▸ Your objective
In the review below, which publication ran the essay by Lauren Oyler?

▸ Text
**********
That said, some writers might find Jerkins’s honesty about wanting to be part of the “Who’s Who of New York media” quite relatable. Having to watch people you admire share each other’s articles, and contribute funny memes and gifs on each other’s threads makes you wish to be included in the fold, only to curse yourself for falling victim to such teen-flick clichés. It can feel like you’re being rejected from folks with whom you’ve presumed kinship based on following the same people, live-tweeting the same shows, and loving the same Beyoncé. But this is where Jerkins misses an opportunity to examine how social media can see people build community with those who share similar views as them without knowing them, or befriending them. What she could’ve accounted for is the random and unexpected ways working relationships and friendships are built in a city that is unkind to those whose dreams and secrets it knows intimately. Nowhere does she factor the ambivalence and fatigue of black women writers attempting to make a space for themselves, never mind their peers, in an industry where their talents are underestimated or ignored. And though Jerkins says she doesn’t “agree that every black woman has to be friends with every other black woman whom she meets,” we’re left to wonder what she wants from other black women writers and why she feels so entitled to their time and acceptance.
Marginalized writers are often asked to shed light on our identities. These narratives are frequently presented as timely dispatches from individuals who position themselves as the most eloquent speakers on the state of affairs among people with those identities. Among liberal audiences, they are received with exuberant fanfare. They’re declared “important” and “necessary” by critics who don’t seem to know how to engage with work from marginalized writers beyond stressing that it should exist. As the writer Lauren Oyler notes in an essay for The New York Times Magazine, oversizing the “necessity” of a text or work of art creates a value system that prizes moral urgency over aesthetic achievement. Morgan Jerkins is an industrious writer whose success is undoubtedly a product of her work ethic and determination. But This Will Be My Undoing falls into the tradition of art that upholds an easy and showy moralism. In an age where we want to be reminded of our good values through the art we consume, it is truly a book of its time.
Khanya Khondlo Mtshali is a freelance writer and critic.
**********
▸ Entries supplied
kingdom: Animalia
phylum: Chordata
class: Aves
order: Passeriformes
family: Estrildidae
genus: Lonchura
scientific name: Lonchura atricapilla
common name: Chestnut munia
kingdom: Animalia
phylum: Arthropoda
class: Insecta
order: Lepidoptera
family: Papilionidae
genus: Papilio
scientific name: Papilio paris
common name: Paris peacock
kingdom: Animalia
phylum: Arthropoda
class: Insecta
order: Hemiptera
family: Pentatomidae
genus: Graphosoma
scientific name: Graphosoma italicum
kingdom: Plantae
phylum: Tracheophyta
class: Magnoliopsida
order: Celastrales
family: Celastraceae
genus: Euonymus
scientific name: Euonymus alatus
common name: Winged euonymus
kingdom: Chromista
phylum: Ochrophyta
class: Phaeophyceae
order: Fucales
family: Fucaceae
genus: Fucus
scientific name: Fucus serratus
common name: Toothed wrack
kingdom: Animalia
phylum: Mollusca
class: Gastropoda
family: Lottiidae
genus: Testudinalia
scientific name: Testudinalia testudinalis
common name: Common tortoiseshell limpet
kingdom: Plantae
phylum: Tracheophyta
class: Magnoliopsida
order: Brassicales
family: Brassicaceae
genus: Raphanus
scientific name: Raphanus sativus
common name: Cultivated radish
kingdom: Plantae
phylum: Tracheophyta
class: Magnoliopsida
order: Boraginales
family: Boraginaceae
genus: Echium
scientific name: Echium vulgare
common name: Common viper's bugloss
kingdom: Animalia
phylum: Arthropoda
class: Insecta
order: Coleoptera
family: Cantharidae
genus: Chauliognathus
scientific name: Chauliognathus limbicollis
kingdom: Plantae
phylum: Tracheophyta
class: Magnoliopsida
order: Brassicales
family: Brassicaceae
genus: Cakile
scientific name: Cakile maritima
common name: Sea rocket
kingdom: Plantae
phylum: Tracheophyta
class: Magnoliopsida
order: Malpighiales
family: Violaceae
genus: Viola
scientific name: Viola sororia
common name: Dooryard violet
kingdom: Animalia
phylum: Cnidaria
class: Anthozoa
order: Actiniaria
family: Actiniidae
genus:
**********
▸ Your solution
The New York Times Magazine